• TASK INSTRUCTIONS:
Your task is to show every line in the listing below that includes "ServiceResult".

━━━ DATA FOR THIS EXERCISE ━━━

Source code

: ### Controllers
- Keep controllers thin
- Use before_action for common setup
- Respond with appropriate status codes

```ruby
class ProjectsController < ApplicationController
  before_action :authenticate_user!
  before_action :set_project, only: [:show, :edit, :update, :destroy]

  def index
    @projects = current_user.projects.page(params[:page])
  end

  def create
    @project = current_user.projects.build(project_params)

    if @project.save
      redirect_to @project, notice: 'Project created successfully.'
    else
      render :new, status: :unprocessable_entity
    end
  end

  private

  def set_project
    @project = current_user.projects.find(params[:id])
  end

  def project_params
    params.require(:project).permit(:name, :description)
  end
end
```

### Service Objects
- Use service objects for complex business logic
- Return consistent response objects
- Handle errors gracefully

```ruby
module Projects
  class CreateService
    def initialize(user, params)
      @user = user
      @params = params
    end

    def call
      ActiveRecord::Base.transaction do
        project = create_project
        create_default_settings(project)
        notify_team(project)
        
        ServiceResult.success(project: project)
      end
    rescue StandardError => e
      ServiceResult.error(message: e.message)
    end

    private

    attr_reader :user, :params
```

━━━

• TASK RESPONSE:
        ServiceResult.success(project: project)
      ServiceResult.error(message: e.message)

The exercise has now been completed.